1. 程式人生 > >Hadoop-使用MRUnit來寫單元測試

Hadoop-使用MRUnit來寫單元測試

簡介

單元測試是用來對一個模組、一個函式或者一個類來進行正確性檢驗的測試工作。在MapReduce開發中,如果能對Mapper和Reducer進行詳盡的單元測試,將及早發現問題,加快開發進度。 本文結合具體的例子,簡單總結如何使用MRUnit來對Hadoop的Mapper和Reducer進行單元測試。本文的相關程式碼可以從Github獲取:https://github.com/liujinguang/hadoop-study.git

MRUnit介紹

在MapReduce中,map函式和reduce函式的獨立測試非常方便,這是由函式風格決定的。MRUnit(http://incubator.apache.org/mrunit/)是一個測試庫,它便於將已知的輸入傳遞給mapper或者檢查reducer的輸出是否符合預期。MRUnit與標準的執行框架(如JUnit)-起使用,因此可以將MapReduce作業的測試作為正常開發環境的一部分執行。

關於Mapper

MaxTemperatureMapper類實現了對固定格式字串中解析年份、溫度和空氣質量,在後面的MRUnit測試中,給出了字串的例子,可以參考。

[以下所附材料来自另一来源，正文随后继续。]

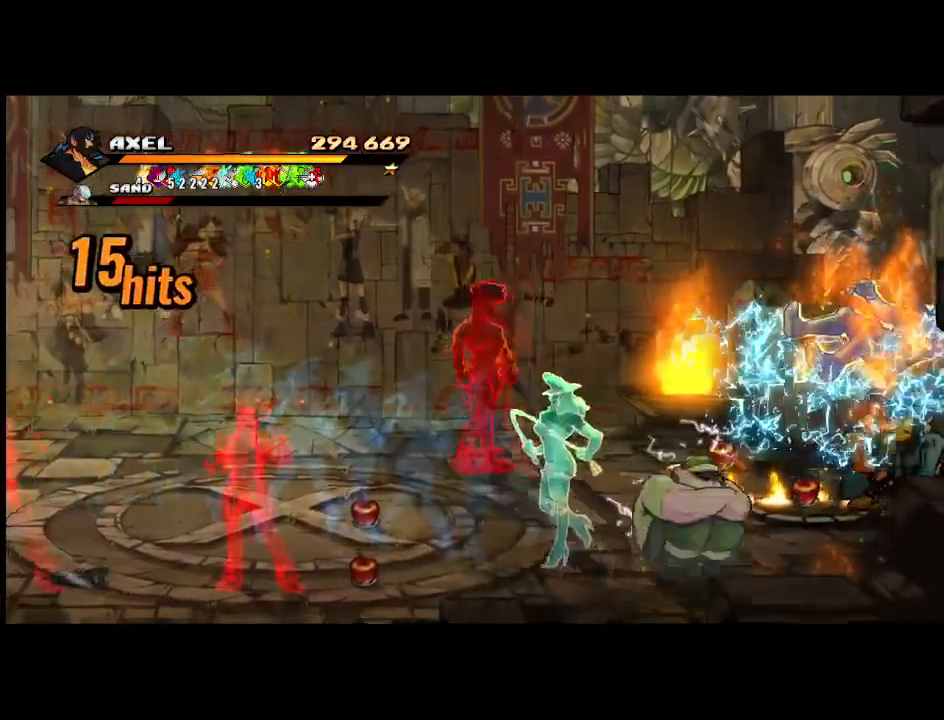
{"buttons": ["X", "DPAD_LEFT"], "events": [[50, "DPAD_LEFT", "up"], [67, "X", "down"], [117, "DPAD_LEFT", "down"], [200, "X", "up"], [217, "DPAD_LEFT", "up"], [267, "DPAD_LEFT", "down"], [283, "X", "down"]]}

package com.jliu.mr.intro;

import java.io.IOException;

import org.apache.hadoop.io.IntWritable;
import org.apache.hadoop.io.LongWritable;
import org.apache.hadoop.io.Text;
import org.apache.hadoop.mapreduce.Mapper;

public class MaxTemperatureMapper extends Mapper<LongWritable, Text, Text, IntWritable> {
	@Override
	protected void map(LongWritable key, Text value, Mapper<LongWritable, Text, Text, IntWritable>.Context context)
			throws IOException, InterruptedException {
		String line = value.toString();
		String year = line.substring(15, 19);
		int airTemperature;

		if (line.charAt(87) == '+') { // parseInt doesn't like leading plus
										// signs
			airTemperature = Integer.parseInt(line.substring(88, 92));
		} else {
			airTemperature = Integer.parseInt(line.substring(87, 92));
		}

		String quality = line.substring(92, 93);
		if (airTemperature != MISSING && quality.matches("[01459]")) {
			context.write(new Text(year), new IntWritable(airTemperature));
		}
	}

	private static final int MISSING = 9999;
}

使用MRUnit進行測試,首先需要建立MapDriver物件,並設定要測試的Mapper類,設定輸入、期望輸出。具體例子中傳遞一個天氣記錄作為mapper的輸入,然後檢查輸出是否是讀入的年份和氣溫。如果沒有期望的輸出值,MRUnit測試失敗。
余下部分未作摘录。